Thursday, 24 May 2012

Dragon Story Part 2

“Well I believe you mate because I had a similar experience when I was young!”
The third guy said nothing but just smiled.
“Tell us about it.”
“It was just as you said except I kept feeding it all kinds of stuff. I even spent my pocket money and went down to the butchers every Saturday morning and bought a bagful of cheap red meat. I was scared of it so I used to open the door a crack and throw it in to the dragon. Outside I could hear it eating the raw meat really hungrily and in seconds there was silence and I knew it had eaten the lot.”
“What did you do next? Did you tell your Dad like I did?”
“No I was scared to. I didn’t know who scared me most my Dad or the dragon. I wanted to tell my friends about it and all the grief it was causing me but I just couldn’t bring myself to speak about it.”
“Do you still have it then?” said the guy who’d killed his dragon.
“No fear! One night I was in bed and I heard a mighty crash from the basement. I got up and ran downstairs. My Mum and Dad were there already and my Dad had a baseball bat in his hand.”

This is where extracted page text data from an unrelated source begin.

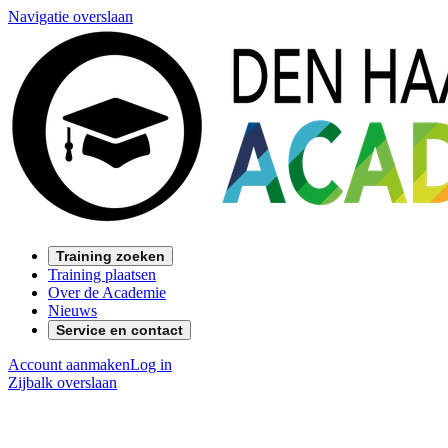
Navigatie overslaan
Training zoeken
Training plaatsen
Over de Academie
Nieuws
Service en contact
Account aanmaken
Log in
Zijbalk overslaan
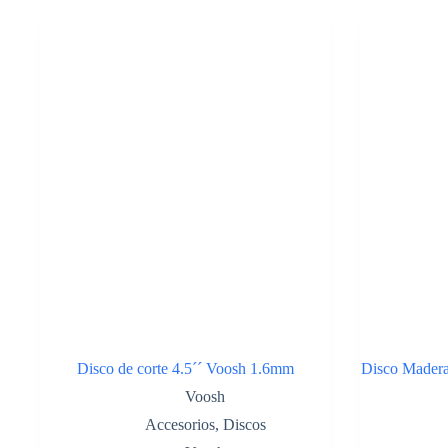
cantidad
Disco de corte 4.5´´ Voosh 1.6mm
Disco Madera 
Voosh
Accesorios
,
Discos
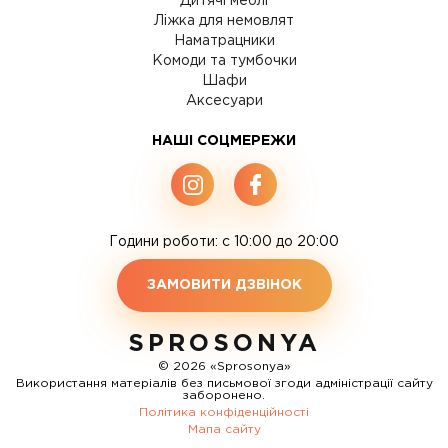
Дитячі меблі
Ліжка для немовлят
Наматрацники
Комоди та тумбочки
Шафи
Аксесуари
НАШІ СОЦМЕРЕЖИ
Години роботи: c 10:00 до 20:00
ЗАМОВИТИ ДЗВІНОК
SPROSONYA
© 2026 «Sprosonya»
Використання матеріалів без письмової згоди адміністрації сайту
заборонено.
Політика конфіденційності
Мапа сайту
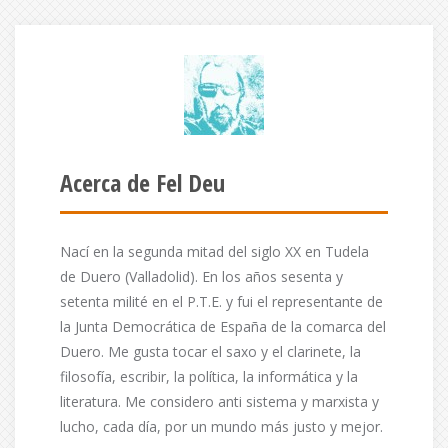
Acerca de Fel Deu
Nací en la segunda mitad del siglo XX en Tudela
de Duero (Valladolid). En los años sesenta y
setenta milité en el P.T.E. y fui el representante de
la Junta Democrática de España de la comarca del
Duero. Me gusta tocar el saxo y el clarinete, la
filosofía, escribir, la política, la informática y la
literatura. Me considero anti sistema y marxista y
lucho, cada día, por un mundo más justo y mejor.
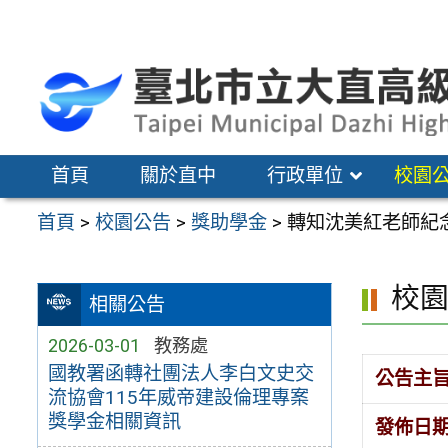
跳
至
主
要
內
容
首頁
關於直中
行政單位
校園
區
首頁
>
校園公告
>
獎助學金
>
轉知沈美紅老師紀
校
相關公告
2026-03-01
教務處
國教署函轉社團法人李白文史交
公告主
流協會115年威帝建設倫理專案
獎學金相關資訊
發佈日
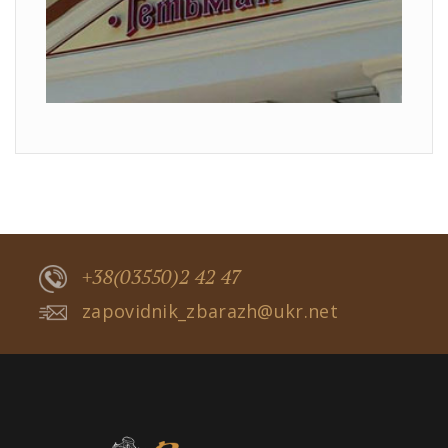
+38(03550)2 42 47
zapovidnik_zbarazh@ukr.net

“Stay back my Dad said to me and Mum, I think there’s a burglar in the basement!”
“As he said this the basement door was broken into pieces and the dragon’s head looked out straight at us. Then a flame of fire came from its mouth and nostrils and the baseball bat in my Dad’s hands got burned up in a flash and all the hair on my dad’s head was singed off.”
“Blimey!”
“My Dad shouted run…run for your lives!”
“We turned and fled and didn’t stop until we were across the street from our house.”
Then disaster struck. The whole house seemed to shake and great billows of fire came out the chimney and windows then the walls of the house toppled and the dragon appeared in the middle of the debris. The dragon looked at us and I began to shake in my carpet slippers, I thought we were all going to die. But the dragon flapped its’ huge wings and flew off and I never saw it again. By the time the Fire Service arrived the house was nothing more than a smoking pile of cinders. My Mum started to cry and Dad looked shell-shocked and I felt really bad.”

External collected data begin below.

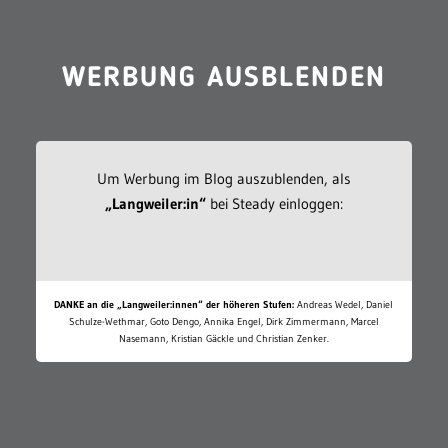
WERBUNG AUSBLENDEN
Um Werbung im Blog auszublenden, als
„Langweiler:in“
bei Steady einloggen:
DANKE an die „Langweiler:innen“ der höheren Stufen:
Andreas Wedel, Daniel
Schulze-Wethmar, Goto Dengo, Annika Engel, Dirk Zimmermann, Marcel
Nasemann, Kristian Gäckle und Christian Zenker.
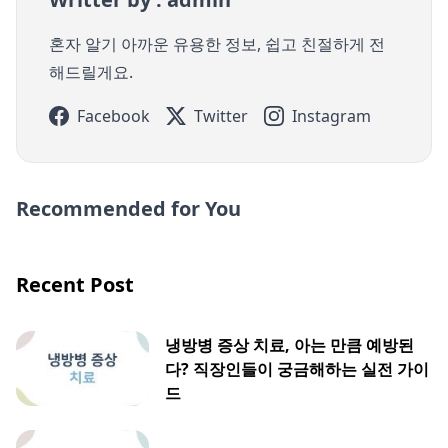
혼자 알기 아까운 유용한 정보, 쉽고 친절하게 전
해드릴게요.
Facebook
Twitter
Instagram
Recommended for You
Recent Post
냉방병 증상 치료, 아는 만큼 예방된
다? 직장인들이 궁금해하는 실전 가이
드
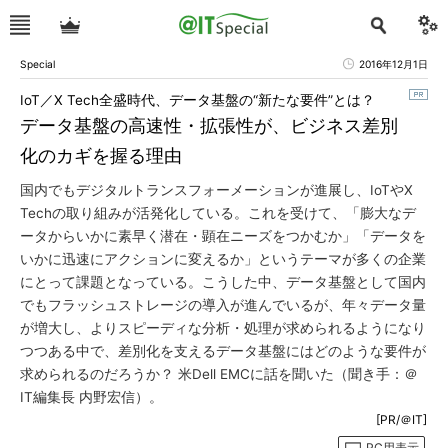
Special
2016年12月1日
IoT／X Tech全盛時代、データ基盤の“新たな要件”とは？
データ基盤の高速性・拡張性が、ビジネス差別
化のカギを握る理由
国内でもデジタルトランスフォーメーションが進展し、IoTやX
Techの取り組みが活発化している。これを受けて、「膨大なデ
ータからいかに素早く潜在・顕在ニーズをつかむか」「データを
いかに迅速にアクションに変えるか」というテーマが多くの企業
にとって課題となっている。こうした中、データ基盤として国内
でもフラッシュストレージの導入が進んでいるが、年々データ量
が増大し、よりスピーディな分析・処理が求められるようになり
つつある中で、差別化を支えるデータ基盤にはどのような要件が
求められるのだろうか？ 米Dell EMCに話を聞いた（聞き手：＠
IT編集長 内野宏信）。
[PR/＠IT]
PC用表示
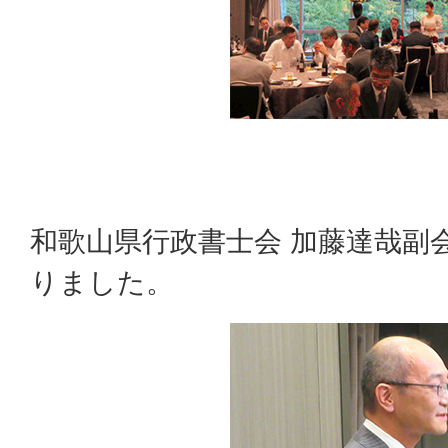
和歌山県行政書士会 加藤達哉副
りました。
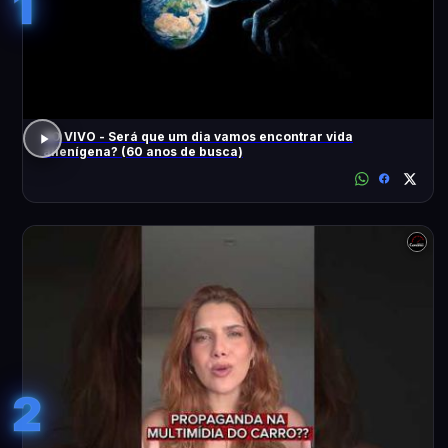
1
AO VIVO - Será que um dia vamos encontrar vida
alienígena? (60 anos de busca)
2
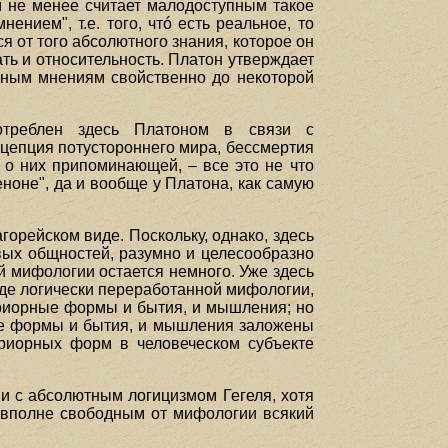
м не менее считает малодоступным такое
нием", т.е. того, чтó есть реальное, то
ся от того абсолютного знания, которое он
ть и относительность. Платон утверждает
льным мнениям свойственно до некоторой
потреблен здесь Платоном в связи с
цепция потустороннего мира, бессмертия
 о них припоминающей, – все это не что
ноне", да и вообще у Платона, как самую
горейском виде. Поскольку, однако, здесь
вых общностей, разумно и целесообразно
й мифологии остается немного. Уже здесь
де логически переработанной мифологии,
априорные формы и бытия, и мышления; но
ные формы и бытия, и мышления заложены
приорных форм в человеческом субъекте
и с абсолютным логицизмом Гегеля, хотя
 вполне свободным от мифологии всякий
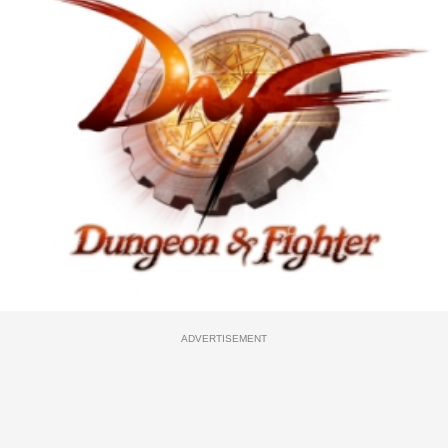
ADVERTISEMENT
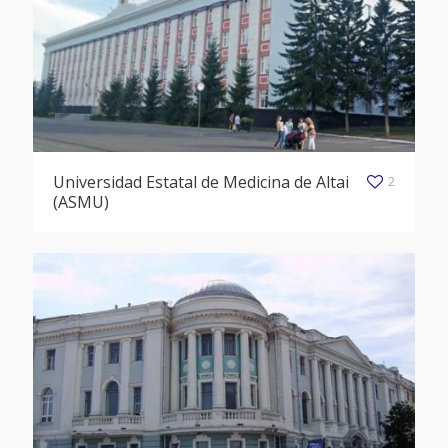
Universidad Estatal de Medicina de Altai
2
(ASMU)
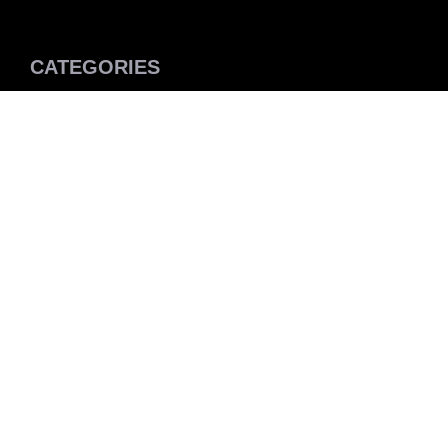
CATEGORIES
Lifestyle
Traveling
Tekno
Bisnis
Kuliner
Otomotif
Kesehatan
FOLLOW US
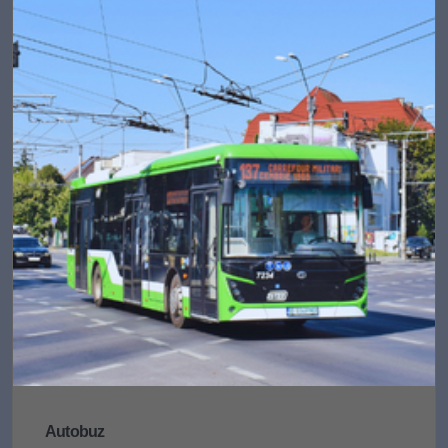
Autobuz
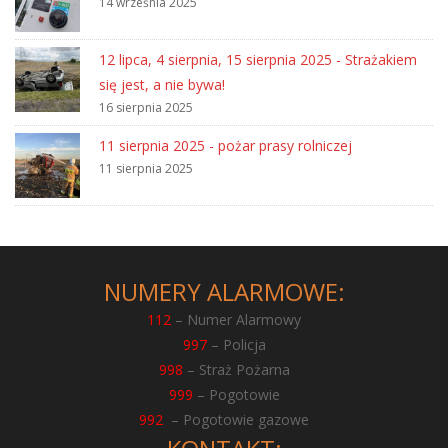
14 września 2025
12 lipca, 4 sierpnia, 15 sierpnia 2025 - Strażakiem
się jest, a nie bywa!
16 sierpnia 2025
11 sierpnia 2025 - pożar prasy rolniczej
11 sierpnia 2025
NUMERY ALARMOWE:
112
– Numer Alarmowy
997
– Policja
998
– Straż Pożarna
999
– Pogotowie
992
– Pogotowie gazowe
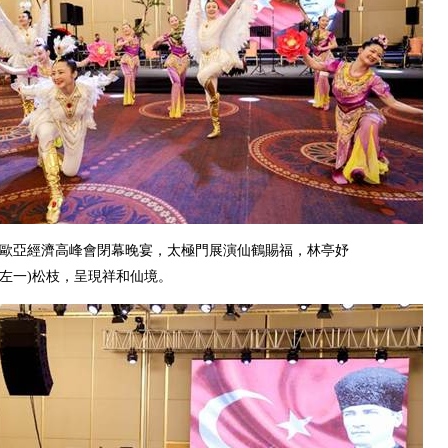
29屆歐亞經濟高峰會閉幕晚宴，太極門展演仙鶴賜福，林亭妤
排左一)松枝，呈現祥和仙境。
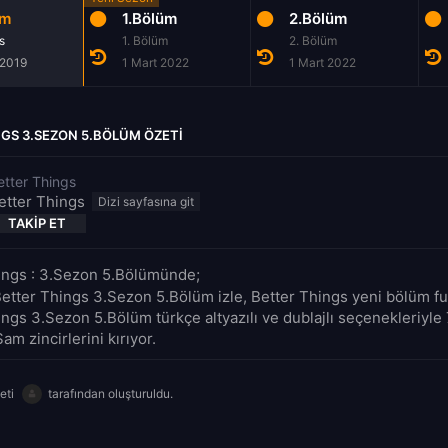
üm
1.Bölüm
2.Bölüm
s
1. Bölüm
2. Bölüm
 2019
1 Mart 2022
1 Mart 2022
GS 3.SEZON 5.BÖLÜM ÖZETI
etter Things
etter Things
TAKIP ET
ings : 3.Sezon 5.Bölümünde;
etter Things 3.Sezon 5.Bölüm izle, Better Things yeni bölüm full
ings 3.Sezon 5.Bölüm türkçe altyazılı ve dublajlı seçenekleriyle
Sam zincirlerini kırıyor.
eti
tarafından oluşturuldu.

“That’s worse than my dragon. At least we still had our house.”
The other guy looked at both
of them and just shook his head sadly.
“What about you? Did you have a dragon when you were a kid?” They both asked.
“As a matter of fact I did” he said quietly.

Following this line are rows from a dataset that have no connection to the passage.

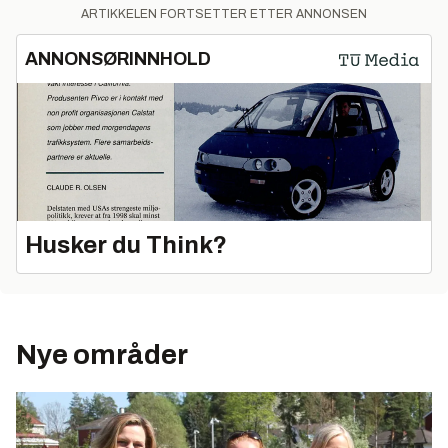
ARTIKKELEN FORTSETTER ETTER ANNONSEN
ANNONSØRINNHOLD
Husker du Think?
Nye områder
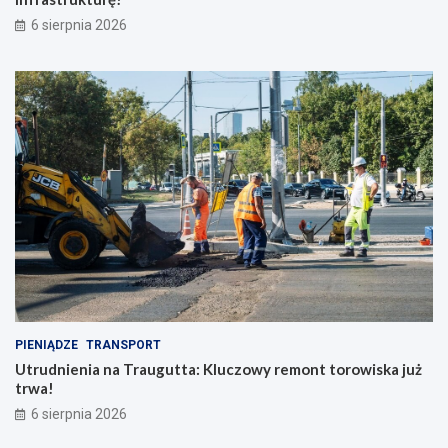
6 sierpnia 2026
PIENIĄDZE
TRANSPORT
Utrudnienia na Traugutta: Kluczowy remont torowiska już
trwa!
6 sierpnia 2026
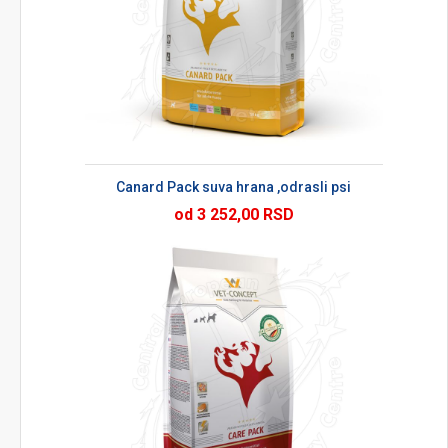
Canard Pack suva hrana ,odrasli psi
od 3 252,00 RSD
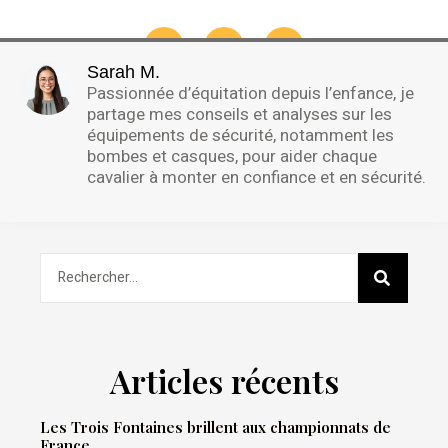
Sarah M.
Passionnée d’équitation depuis l’enfance, je
partage mes conseils et analyses sur les
équipements de sécurité, notamment les
bombes et casques, pour aider chaque
cavalier à monter en confiance et en sécurité.
Articles récents
Les Trois Fontaines brillent aux championnats de
France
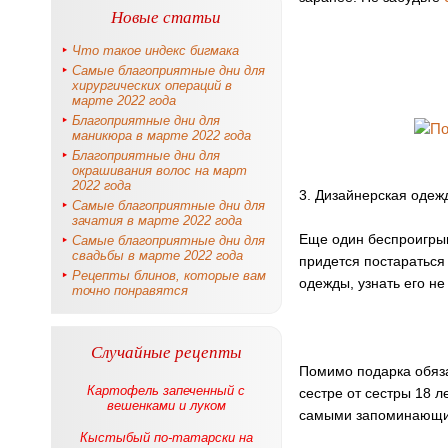
Новые статьи
Что такое индекс бигмака
Самые благоприятные дни для
хирургических операций в
марте 2022 года
Благоприятные дни для
маникюра в марте 2022 года
Благоприятные дни для
окрашивания волос на март
2022 года
3. Дизайнерская одеж
Самые благоприятные дни для
зачатия в марте 2022 года
Еще один беспроигрыш
Самые благоприятные дни для
свадьбы в марте 2022 года
придется постараться
Рецепты блинов, которые вам
одежды, узнать его не
точно понравятся
Случайные рецепты
Помимо подарка обяза
Картофель запеченный с
сестре от сестры 18 
вешенками и луком
самыми запоминающим
Кыстыбый по-татарски на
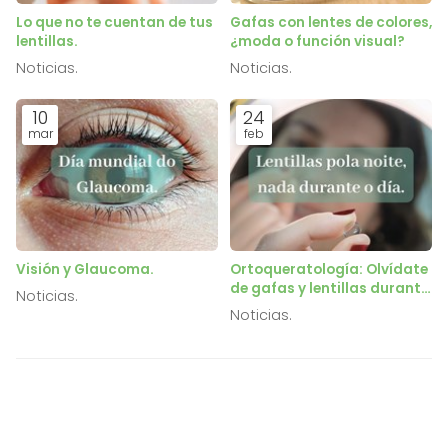
Lo que no te cuentan de tus
Gafas con lentes de colores,
lentillas.
¿moda o función visual?
Noticias.
Noticias.
10
24
mar
feb
Visión y Glaucoma.
Ortoqueratología: Olvídate
de gafas y lentillas durante
Noticias.
el día.
Noticias.
TEMAS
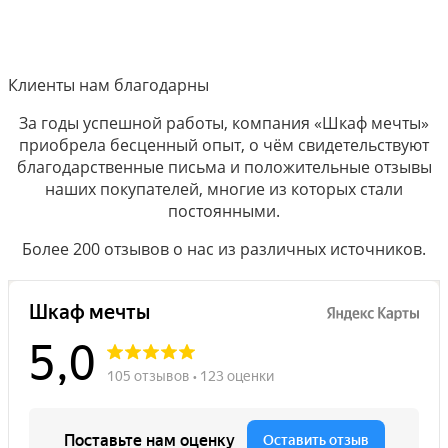
Клиенты нам благодарны
За годы успешной работы, компания «Шкаф мечты»
приобрела бесценный опыт, о чём свидетельствуют
благодарственные письма и положительные отзывы
наших покупателей, многие из которых стали
постоянными.
Более 200 отзывов о нас из различных источников.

“What happened tell us please?”
“Well my tale is like yours but different as well.”
The other two guys sat waiting to hear his story.
“Like you both I went into my Dad’s old shed and found a tiny little dragon in one of the plastic pots. It was tiny and could barely open its eyes. It had probably just been born!
I picked it up and carefully held it in the palm of my hand. It was no bigger that a small bird’s egg. I looked at it for a while and even though it was cute I knew that if I let it grow it would become a menace to me and my family. Like what happened to you guys.”
“What did you do with it then?”
“I simply closed my hand over it and crushed it. When I opened my hand I could see it was dead. I took it in the garden and got a spade and buried it just by the compost heap. That was the last time I saw it.”